**Work task**
Look through the data below and work out how many lines contain the string "size". Give the number alone.

(Document layout analysis data)
BEGIN

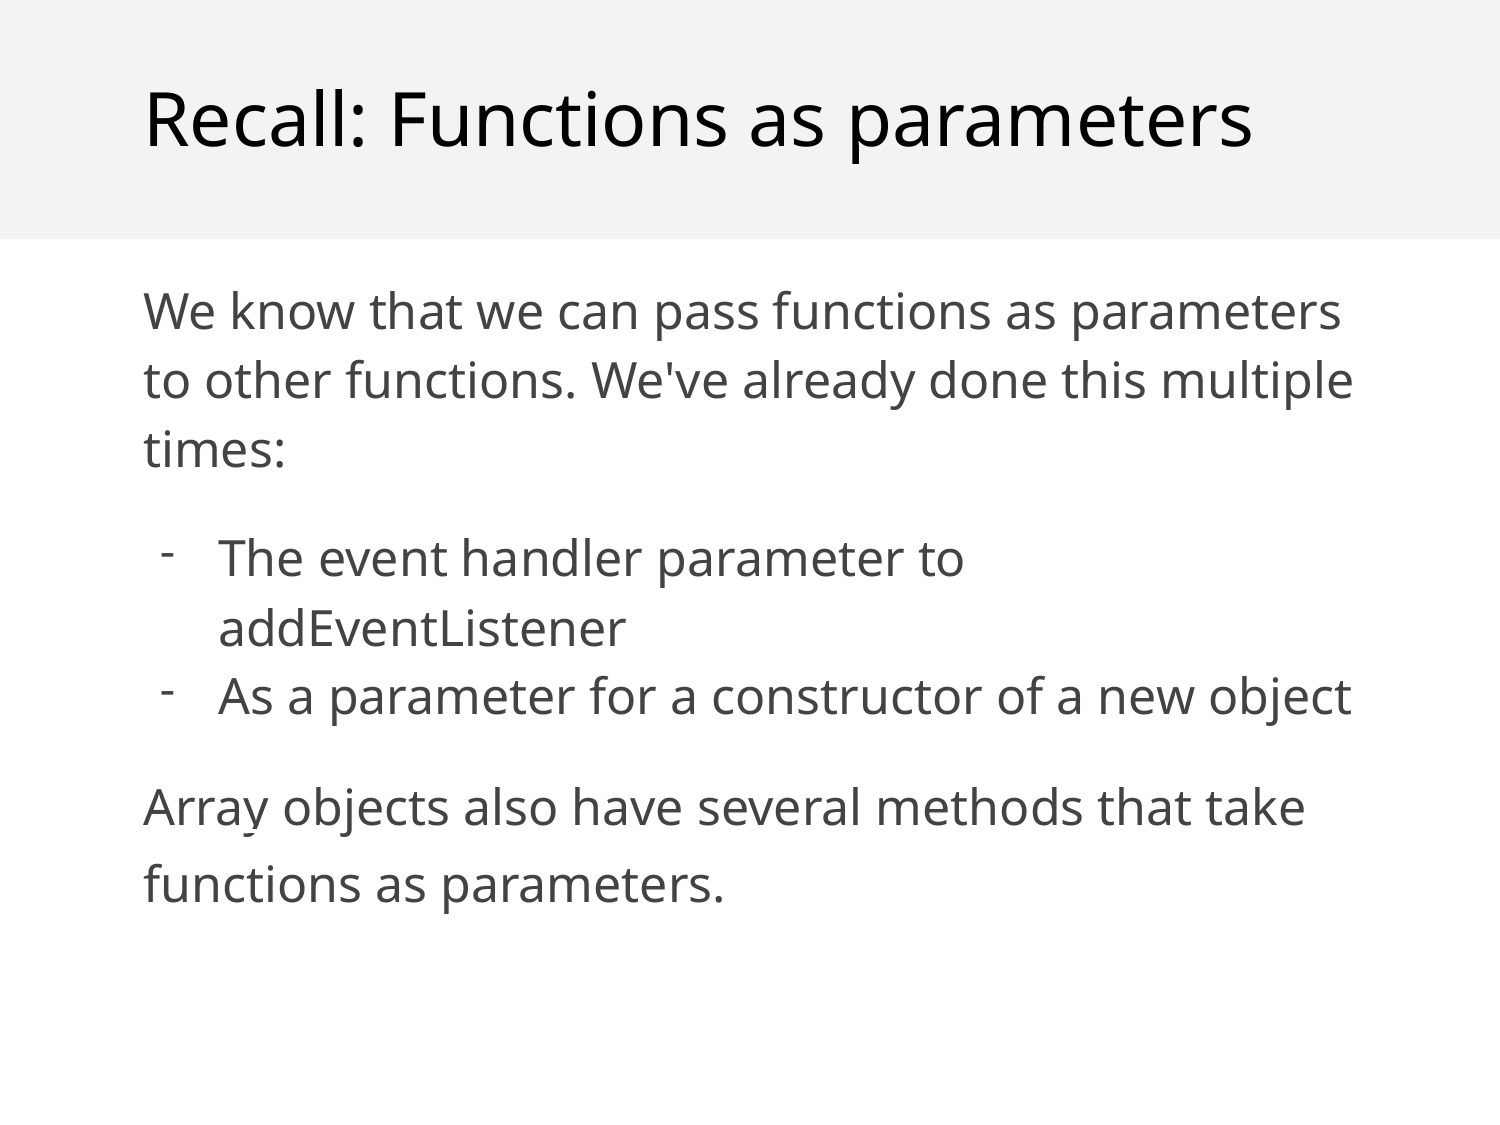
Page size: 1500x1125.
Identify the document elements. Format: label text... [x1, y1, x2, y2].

text_box We know that we can pass functions as parameters to other functions. We've already done this multiple times: The event handler parameter to addEventListener As a parameter for a constructor of a new object Array objects also have several methods that take functions as parameters. [128, 255, 1372, 1003]
text_box Recall: Functions as parameters [128, 56, 1372, 183]
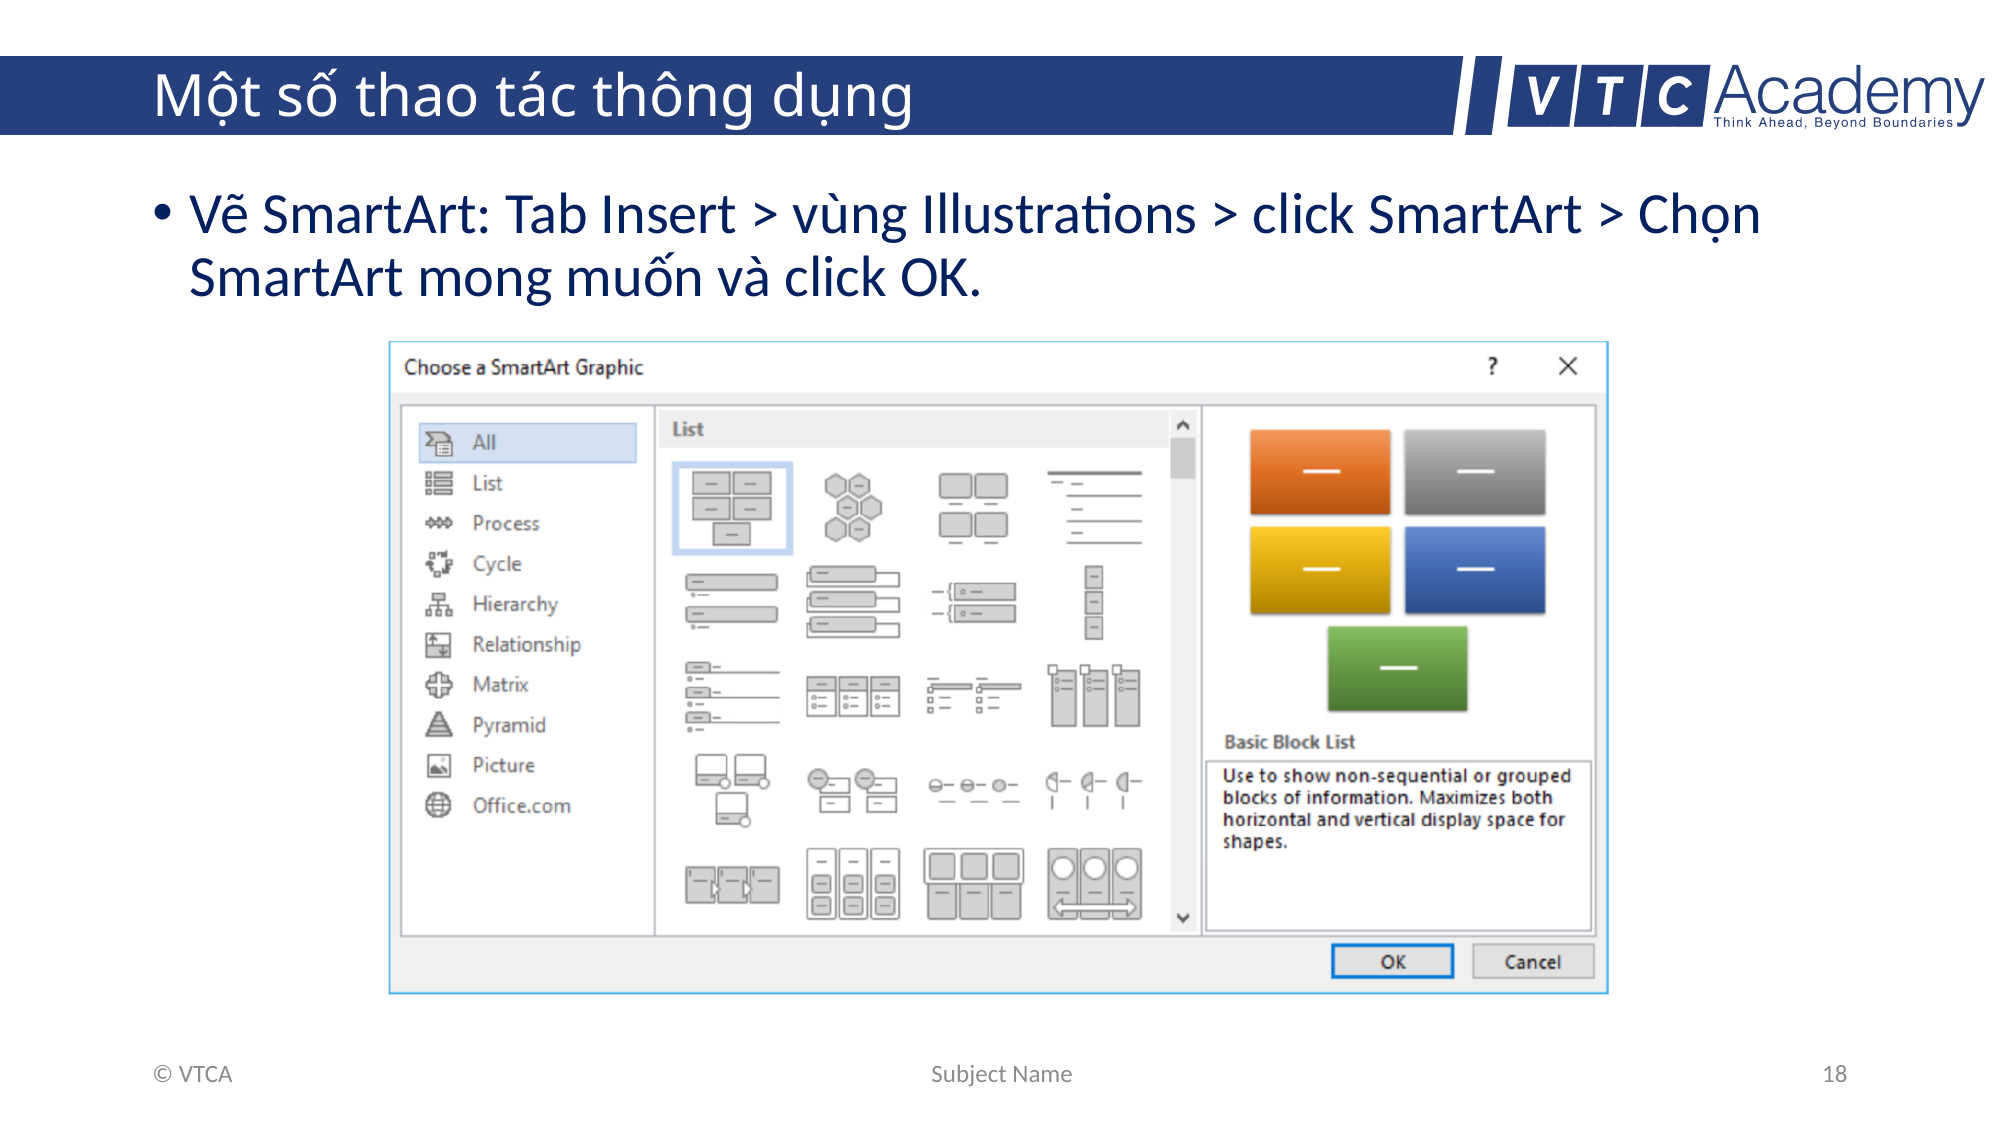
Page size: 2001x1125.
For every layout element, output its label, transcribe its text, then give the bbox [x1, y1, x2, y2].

slide_number © VTCA [137, 1042, 365, 1103]
title Một số thao tác thông dụng [137, 43, 1863, 152]
picture [385, 330, 1615, 998]
list Vẽ SmartArt: Tab Insert > vùng Illustrations > click SmartArt > Chọn SmartArt mong muốn và click OK. [137, 176, 1863, 1018]
picture [1863, 50, 2001, 144]
picture [0, 56, 137, 135]
footer Subject Name [388, 1042, 1617, 1103]
slide_number 18 [1640, 1042, 1863, 1103]
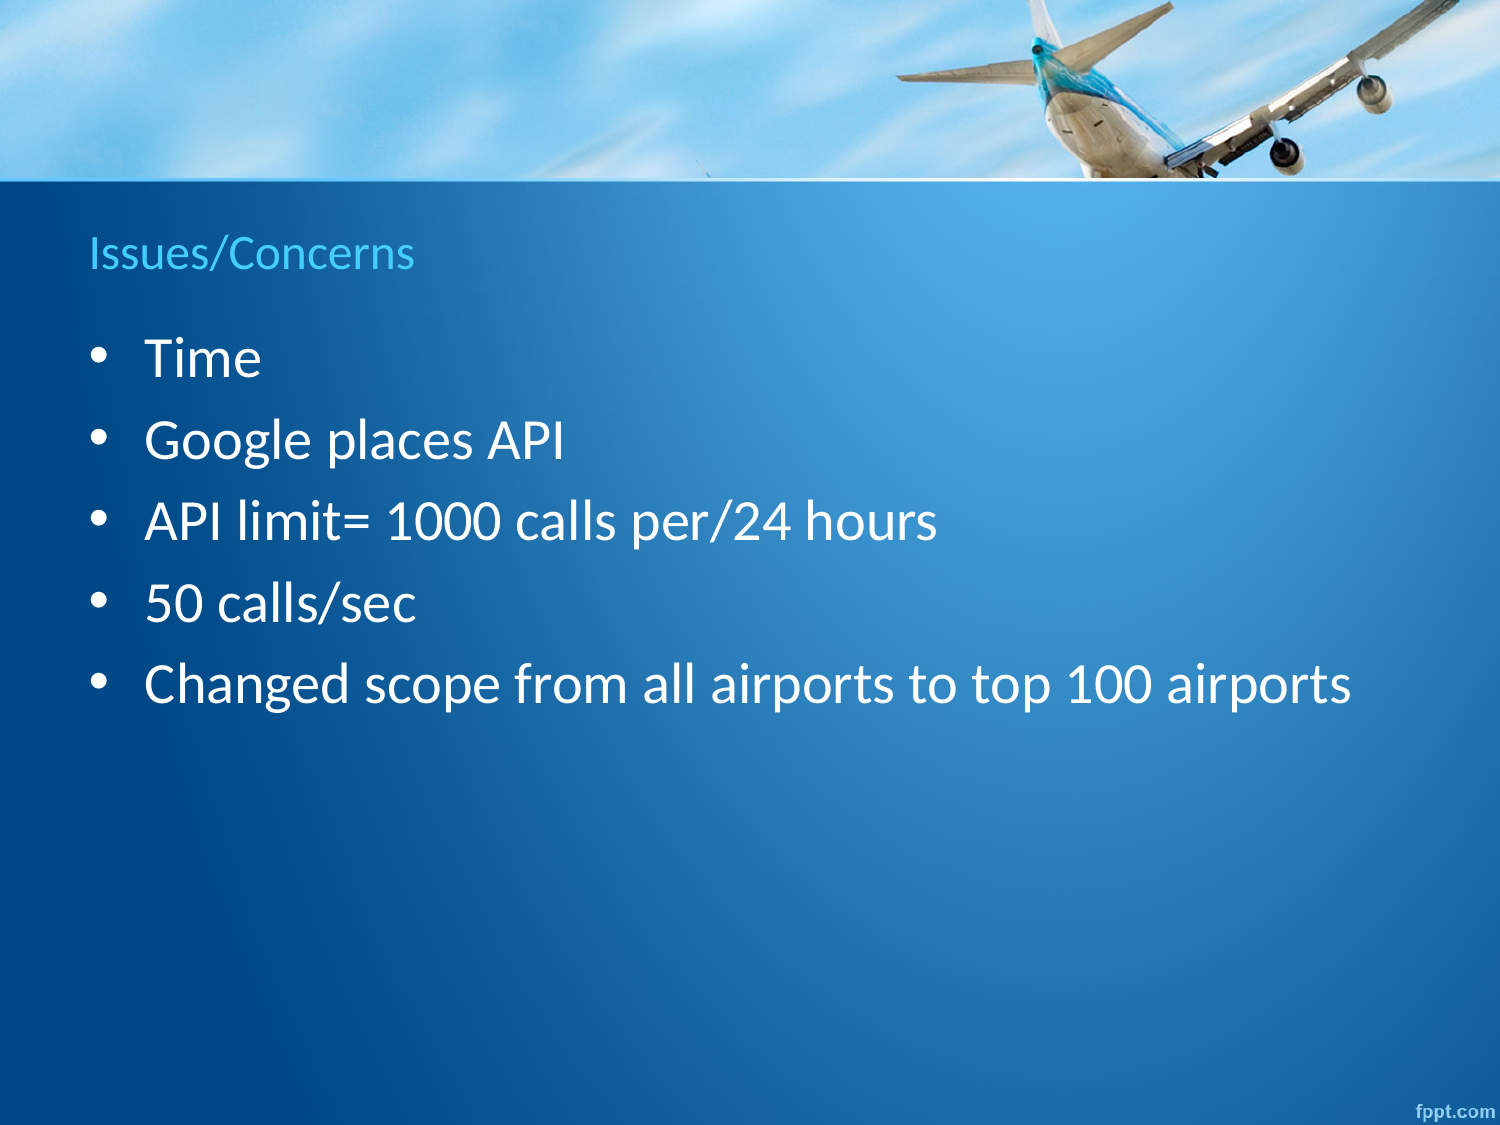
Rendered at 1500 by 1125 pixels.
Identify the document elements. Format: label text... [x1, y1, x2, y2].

title Issues/Concerns [73, 211, 1424, 287]
list Time Google places API API limit= 1000 calls per/24 hours 50 calls/sec Changed scope from all airports to top 100 airports [73, 311, 1424, 930]
picture [0, 0, 1500, 1125]
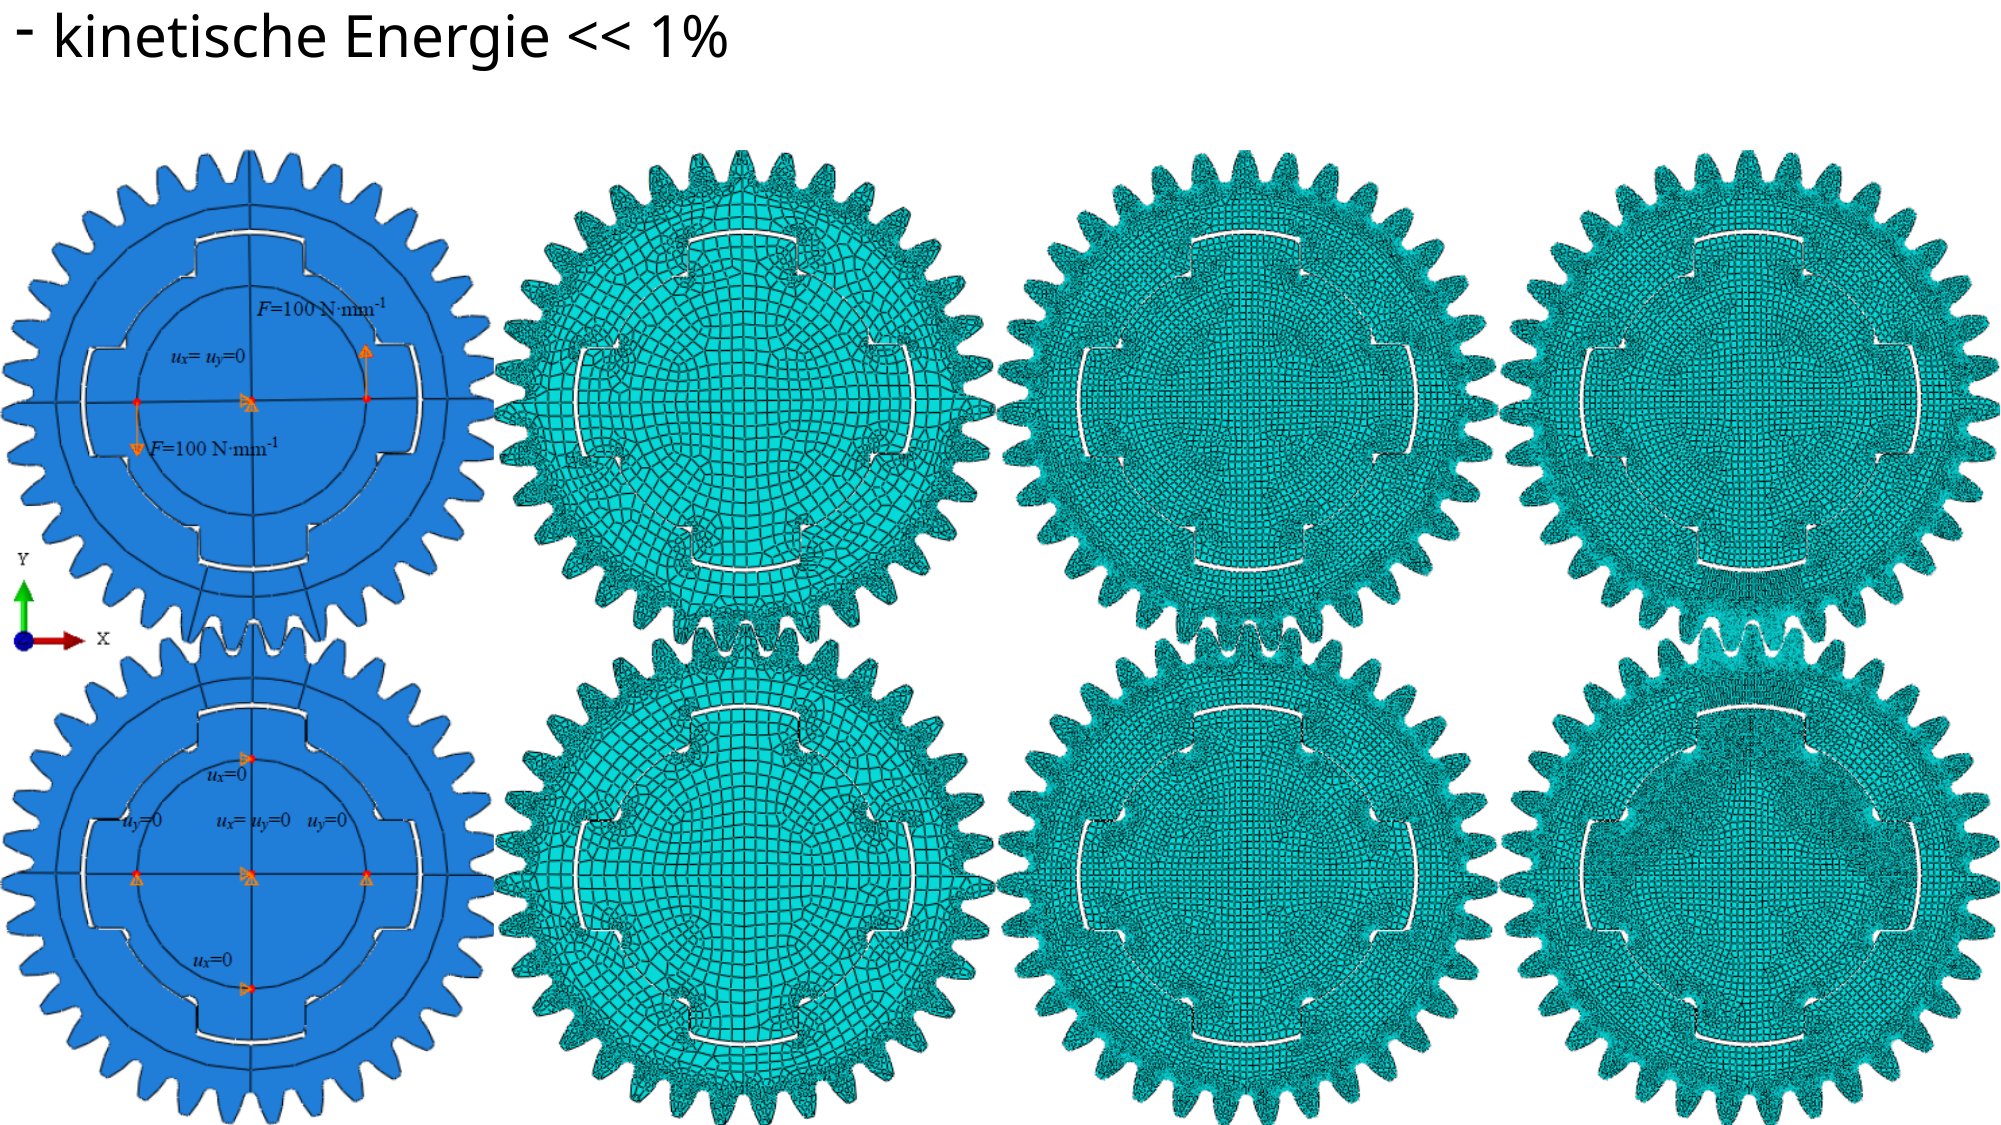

END

**Output for this task**
2